### Exercise requirements
Gather all lines in the entries that include the word "Tobą".

[Stored entries]
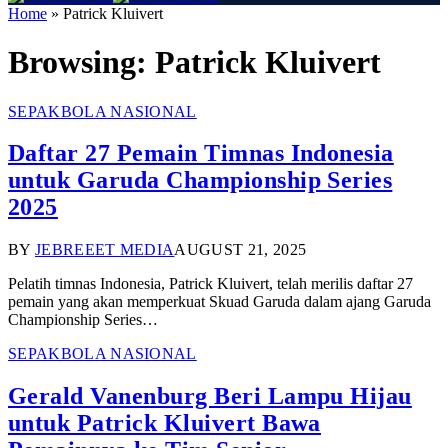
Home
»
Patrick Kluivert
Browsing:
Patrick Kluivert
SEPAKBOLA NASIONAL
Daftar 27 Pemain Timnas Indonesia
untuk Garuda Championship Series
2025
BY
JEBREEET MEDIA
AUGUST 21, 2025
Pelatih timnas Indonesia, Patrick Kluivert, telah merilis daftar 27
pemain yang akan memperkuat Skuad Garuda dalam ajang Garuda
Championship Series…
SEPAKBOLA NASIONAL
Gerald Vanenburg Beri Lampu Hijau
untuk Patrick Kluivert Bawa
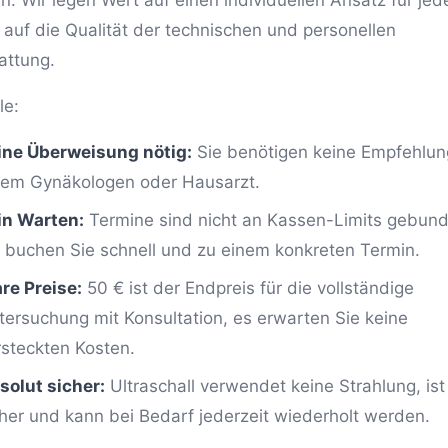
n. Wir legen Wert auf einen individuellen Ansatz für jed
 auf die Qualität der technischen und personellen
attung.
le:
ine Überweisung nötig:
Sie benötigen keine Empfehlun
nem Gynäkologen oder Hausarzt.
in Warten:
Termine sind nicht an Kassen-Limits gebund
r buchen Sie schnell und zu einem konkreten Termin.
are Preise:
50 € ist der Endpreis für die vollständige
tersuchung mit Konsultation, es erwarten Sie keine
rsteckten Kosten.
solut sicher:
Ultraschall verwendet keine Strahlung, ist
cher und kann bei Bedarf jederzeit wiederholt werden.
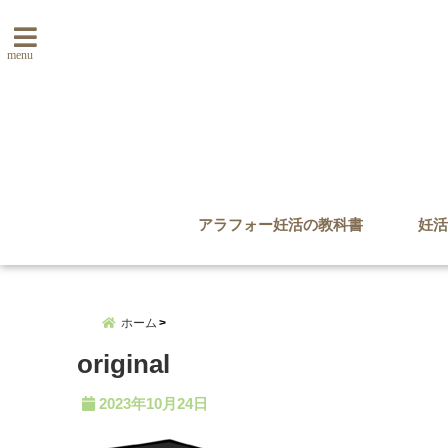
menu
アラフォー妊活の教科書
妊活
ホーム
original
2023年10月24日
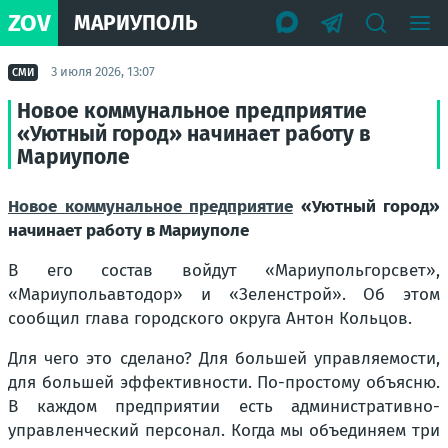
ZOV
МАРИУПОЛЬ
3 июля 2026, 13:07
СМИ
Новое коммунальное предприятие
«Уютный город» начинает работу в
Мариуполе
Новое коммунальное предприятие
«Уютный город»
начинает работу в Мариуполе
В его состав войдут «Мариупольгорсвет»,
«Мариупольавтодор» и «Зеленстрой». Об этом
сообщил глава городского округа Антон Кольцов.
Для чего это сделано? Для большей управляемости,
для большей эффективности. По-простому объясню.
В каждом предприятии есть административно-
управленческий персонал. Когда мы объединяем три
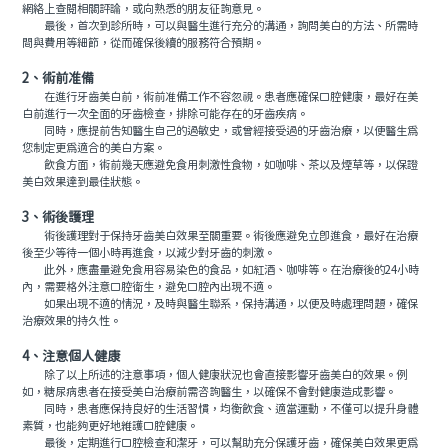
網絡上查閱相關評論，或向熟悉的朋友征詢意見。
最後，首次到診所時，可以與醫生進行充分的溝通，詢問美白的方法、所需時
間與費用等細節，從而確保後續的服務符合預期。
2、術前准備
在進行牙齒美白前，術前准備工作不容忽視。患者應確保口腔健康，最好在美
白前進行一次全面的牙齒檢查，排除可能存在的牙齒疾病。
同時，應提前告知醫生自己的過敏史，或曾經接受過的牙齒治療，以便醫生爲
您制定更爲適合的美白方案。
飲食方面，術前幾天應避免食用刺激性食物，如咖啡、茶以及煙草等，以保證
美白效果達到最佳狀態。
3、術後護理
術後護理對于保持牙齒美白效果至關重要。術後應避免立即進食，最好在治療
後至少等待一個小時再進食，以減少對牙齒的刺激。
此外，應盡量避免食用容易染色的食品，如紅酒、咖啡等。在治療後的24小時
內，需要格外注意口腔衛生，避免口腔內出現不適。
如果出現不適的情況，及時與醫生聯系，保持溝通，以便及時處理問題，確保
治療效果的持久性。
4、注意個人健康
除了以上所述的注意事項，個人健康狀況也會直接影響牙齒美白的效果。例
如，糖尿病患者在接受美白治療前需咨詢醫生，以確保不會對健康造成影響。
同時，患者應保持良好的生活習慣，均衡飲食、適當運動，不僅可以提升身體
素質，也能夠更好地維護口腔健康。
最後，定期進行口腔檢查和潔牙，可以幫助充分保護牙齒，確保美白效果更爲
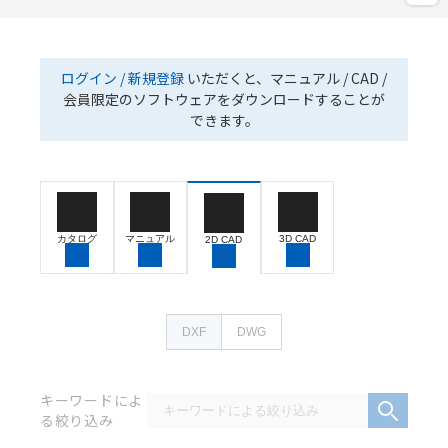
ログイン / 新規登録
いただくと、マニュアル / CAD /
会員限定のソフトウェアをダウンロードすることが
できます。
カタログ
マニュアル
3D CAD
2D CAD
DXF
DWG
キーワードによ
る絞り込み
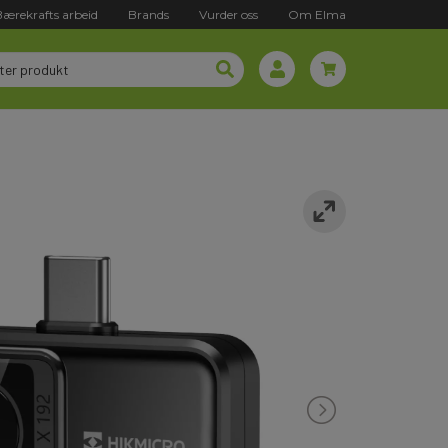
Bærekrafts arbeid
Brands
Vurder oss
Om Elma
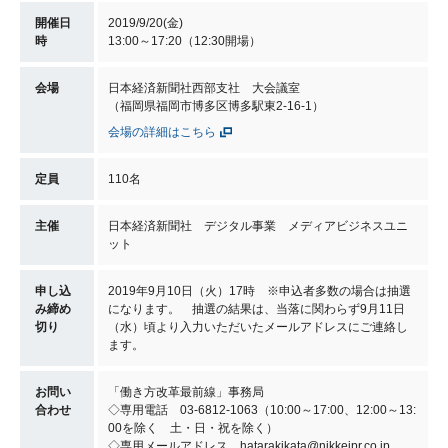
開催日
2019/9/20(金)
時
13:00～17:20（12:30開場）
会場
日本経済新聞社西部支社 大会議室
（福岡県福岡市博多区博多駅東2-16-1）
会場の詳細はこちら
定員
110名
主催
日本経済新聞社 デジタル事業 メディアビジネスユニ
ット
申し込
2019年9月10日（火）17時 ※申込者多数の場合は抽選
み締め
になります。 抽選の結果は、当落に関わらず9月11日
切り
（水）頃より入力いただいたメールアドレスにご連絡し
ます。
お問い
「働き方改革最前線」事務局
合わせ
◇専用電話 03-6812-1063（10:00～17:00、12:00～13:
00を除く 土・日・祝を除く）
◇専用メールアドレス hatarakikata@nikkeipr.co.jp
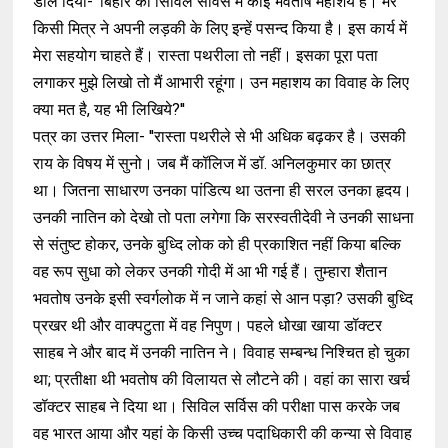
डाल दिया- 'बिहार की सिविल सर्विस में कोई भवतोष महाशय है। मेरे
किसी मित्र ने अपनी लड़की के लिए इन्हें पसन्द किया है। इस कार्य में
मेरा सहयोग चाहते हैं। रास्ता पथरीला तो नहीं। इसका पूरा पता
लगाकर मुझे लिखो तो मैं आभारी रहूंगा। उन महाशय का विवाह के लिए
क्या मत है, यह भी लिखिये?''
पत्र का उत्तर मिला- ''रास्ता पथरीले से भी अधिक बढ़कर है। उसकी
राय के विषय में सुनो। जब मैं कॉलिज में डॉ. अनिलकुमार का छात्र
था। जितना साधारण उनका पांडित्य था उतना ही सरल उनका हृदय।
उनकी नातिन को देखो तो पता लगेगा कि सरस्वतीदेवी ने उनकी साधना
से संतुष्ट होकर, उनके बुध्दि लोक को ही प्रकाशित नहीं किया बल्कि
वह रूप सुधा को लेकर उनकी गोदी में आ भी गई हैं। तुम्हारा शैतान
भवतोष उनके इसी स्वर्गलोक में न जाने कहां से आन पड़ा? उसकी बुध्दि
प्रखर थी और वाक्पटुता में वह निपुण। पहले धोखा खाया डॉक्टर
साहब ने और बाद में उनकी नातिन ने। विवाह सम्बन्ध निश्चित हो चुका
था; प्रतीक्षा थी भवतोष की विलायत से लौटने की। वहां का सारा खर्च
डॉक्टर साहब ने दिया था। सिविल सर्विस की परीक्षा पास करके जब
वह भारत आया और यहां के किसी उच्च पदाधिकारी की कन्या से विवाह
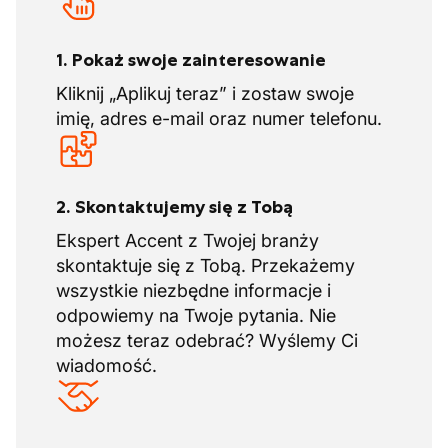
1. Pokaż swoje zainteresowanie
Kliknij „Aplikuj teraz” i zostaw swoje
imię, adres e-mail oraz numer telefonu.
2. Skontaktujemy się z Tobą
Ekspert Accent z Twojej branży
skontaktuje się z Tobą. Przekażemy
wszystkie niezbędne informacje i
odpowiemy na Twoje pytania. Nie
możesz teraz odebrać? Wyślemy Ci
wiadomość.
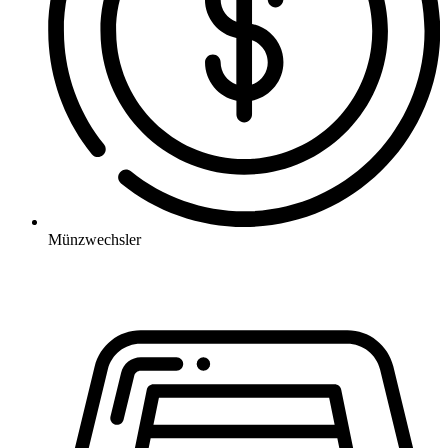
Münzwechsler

### Solution below
2. Skontaktujemy się z Tobą
skontaktuje się z Tobą. Przekażemy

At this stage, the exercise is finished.